MATERIAL PROVIDED:
=== Begin Enclosure ===
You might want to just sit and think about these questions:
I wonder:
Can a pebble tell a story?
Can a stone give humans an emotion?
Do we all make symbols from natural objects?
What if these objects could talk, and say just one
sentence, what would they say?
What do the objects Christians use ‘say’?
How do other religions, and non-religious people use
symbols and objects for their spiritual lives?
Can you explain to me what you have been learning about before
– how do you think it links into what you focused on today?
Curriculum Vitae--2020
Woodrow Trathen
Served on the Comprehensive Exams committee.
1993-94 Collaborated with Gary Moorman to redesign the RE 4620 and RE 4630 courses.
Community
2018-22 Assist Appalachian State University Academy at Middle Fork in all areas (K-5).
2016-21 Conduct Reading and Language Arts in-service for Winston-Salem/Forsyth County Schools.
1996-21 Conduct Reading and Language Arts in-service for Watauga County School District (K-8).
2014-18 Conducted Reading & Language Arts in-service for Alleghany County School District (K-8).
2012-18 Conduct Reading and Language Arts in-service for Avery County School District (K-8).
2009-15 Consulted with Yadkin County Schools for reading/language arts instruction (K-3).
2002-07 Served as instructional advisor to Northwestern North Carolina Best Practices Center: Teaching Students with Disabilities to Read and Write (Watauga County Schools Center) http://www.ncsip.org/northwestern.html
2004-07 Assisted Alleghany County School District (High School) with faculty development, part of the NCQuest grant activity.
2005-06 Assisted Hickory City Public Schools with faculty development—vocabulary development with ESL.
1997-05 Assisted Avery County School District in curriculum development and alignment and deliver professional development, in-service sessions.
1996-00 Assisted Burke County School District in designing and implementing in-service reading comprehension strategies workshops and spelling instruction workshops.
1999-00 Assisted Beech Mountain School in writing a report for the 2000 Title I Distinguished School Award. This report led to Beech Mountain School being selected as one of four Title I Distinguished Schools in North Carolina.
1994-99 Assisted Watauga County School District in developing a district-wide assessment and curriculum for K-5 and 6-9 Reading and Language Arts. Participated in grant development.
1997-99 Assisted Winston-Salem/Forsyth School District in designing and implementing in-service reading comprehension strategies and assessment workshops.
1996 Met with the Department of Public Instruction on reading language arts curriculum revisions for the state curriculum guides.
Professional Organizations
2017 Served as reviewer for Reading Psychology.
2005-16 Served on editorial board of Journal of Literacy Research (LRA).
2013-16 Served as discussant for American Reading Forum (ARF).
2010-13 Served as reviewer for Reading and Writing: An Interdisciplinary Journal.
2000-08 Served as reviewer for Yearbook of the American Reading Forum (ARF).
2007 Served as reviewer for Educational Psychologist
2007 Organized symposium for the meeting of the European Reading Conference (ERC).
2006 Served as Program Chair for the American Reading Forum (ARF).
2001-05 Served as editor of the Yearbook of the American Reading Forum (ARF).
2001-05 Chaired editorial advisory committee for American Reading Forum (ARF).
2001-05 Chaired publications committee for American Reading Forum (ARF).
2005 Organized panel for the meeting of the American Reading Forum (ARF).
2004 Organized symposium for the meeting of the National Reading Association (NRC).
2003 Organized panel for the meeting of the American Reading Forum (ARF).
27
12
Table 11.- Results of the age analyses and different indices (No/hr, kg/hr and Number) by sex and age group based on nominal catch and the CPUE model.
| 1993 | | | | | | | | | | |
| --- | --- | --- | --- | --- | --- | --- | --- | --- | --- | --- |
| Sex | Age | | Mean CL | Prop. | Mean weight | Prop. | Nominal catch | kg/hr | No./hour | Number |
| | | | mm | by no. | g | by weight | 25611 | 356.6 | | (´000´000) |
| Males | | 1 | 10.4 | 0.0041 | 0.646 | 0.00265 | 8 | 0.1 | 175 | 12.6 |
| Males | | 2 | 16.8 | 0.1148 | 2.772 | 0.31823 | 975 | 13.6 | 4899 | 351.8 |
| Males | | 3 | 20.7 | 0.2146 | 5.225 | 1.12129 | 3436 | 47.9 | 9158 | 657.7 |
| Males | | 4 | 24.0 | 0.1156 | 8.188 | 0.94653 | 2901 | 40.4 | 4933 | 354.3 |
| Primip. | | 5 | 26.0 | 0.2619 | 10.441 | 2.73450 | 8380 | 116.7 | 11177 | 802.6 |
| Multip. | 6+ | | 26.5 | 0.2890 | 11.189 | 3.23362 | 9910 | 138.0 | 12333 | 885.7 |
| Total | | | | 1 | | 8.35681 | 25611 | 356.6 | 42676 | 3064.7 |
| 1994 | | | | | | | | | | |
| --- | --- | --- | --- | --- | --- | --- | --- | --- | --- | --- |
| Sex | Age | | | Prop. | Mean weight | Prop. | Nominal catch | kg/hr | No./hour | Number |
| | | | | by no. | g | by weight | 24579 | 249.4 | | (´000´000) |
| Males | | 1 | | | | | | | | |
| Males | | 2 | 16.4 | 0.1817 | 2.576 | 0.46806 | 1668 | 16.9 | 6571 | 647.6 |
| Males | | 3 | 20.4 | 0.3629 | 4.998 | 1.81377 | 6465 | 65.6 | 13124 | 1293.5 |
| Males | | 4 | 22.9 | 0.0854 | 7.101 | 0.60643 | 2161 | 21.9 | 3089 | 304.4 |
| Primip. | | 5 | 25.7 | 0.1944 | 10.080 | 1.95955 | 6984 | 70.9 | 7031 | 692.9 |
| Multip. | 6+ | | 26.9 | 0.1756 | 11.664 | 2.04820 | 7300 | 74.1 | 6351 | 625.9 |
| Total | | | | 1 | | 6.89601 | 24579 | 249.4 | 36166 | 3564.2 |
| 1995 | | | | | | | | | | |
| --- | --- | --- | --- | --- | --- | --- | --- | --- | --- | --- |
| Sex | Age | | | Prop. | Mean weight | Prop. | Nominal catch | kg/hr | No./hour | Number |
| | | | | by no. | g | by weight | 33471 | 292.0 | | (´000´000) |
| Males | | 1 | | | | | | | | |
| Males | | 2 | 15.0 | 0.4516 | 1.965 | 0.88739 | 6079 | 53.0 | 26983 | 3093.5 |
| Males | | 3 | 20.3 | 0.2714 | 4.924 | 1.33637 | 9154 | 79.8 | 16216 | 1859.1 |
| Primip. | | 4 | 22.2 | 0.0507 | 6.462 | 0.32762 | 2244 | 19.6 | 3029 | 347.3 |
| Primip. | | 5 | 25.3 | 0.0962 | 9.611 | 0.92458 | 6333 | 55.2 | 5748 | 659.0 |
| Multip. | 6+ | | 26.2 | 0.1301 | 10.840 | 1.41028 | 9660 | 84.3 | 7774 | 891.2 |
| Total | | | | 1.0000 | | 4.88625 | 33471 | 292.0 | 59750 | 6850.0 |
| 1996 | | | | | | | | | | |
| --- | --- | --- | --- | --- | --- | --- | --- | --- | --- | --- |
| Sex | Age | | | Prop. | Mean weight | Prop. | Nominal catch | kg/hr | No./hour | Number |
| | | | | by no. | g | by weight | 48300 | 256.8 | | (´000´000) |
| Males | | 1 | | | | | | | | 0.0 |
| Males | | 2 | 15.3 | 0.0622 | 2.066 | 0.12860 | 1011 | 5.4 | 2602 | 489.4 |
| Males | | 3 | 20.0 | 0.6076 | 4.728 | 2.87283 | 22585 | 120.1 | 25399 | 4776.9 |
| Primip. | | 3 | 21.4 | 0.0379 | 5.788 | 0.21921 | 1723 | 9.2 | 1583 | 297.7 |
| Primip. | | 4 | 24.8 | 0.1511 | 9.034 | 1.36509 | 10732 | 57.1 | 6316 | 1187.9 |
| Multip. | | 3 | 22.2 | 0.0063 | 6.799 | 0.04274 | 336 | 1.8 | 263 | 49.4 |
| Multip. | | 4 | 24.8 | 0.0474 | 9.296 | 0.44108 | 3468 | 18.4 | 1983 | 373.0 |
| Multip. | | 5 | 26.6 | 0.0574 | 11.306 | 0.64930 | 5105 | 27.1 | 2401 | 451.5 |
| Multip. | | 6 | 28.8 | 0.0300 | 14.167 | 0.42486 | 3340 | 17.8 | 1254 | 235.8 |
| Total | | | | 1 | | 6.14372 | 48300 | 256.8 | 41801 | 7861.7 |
=== End Enclosure ===
REQUIREMENT:
Filter this listing and copy only the lines holding the word "service".

FINISHED TASK:
2016-21 Conduct Reading and Language Arts in-service for Winston-Salem/Forsyth County Schools.
1996-21 Conduct Reading and Language Arts in-service for Watauga County School District (K-8).
2014-18 Conducted Reading & Language Arts in-service for Alleghany County School District (K-8).
2012-18 Conduct Reading and Language Arts in-service for Avery County School District (K-8).
1997-05 Assisted Avery County School District in curriculum development and alignment and deliver professional development, in-service sessions.
1996-00 Assisted Burke County School District in designing and implementing in-service reading comprehension strategies workshops and spelling instruction workshops.
1997-99 Assisted Winston-Salem/Forsyth School District in designing and implementing in-service reading comprehension strategies and assessment workshops.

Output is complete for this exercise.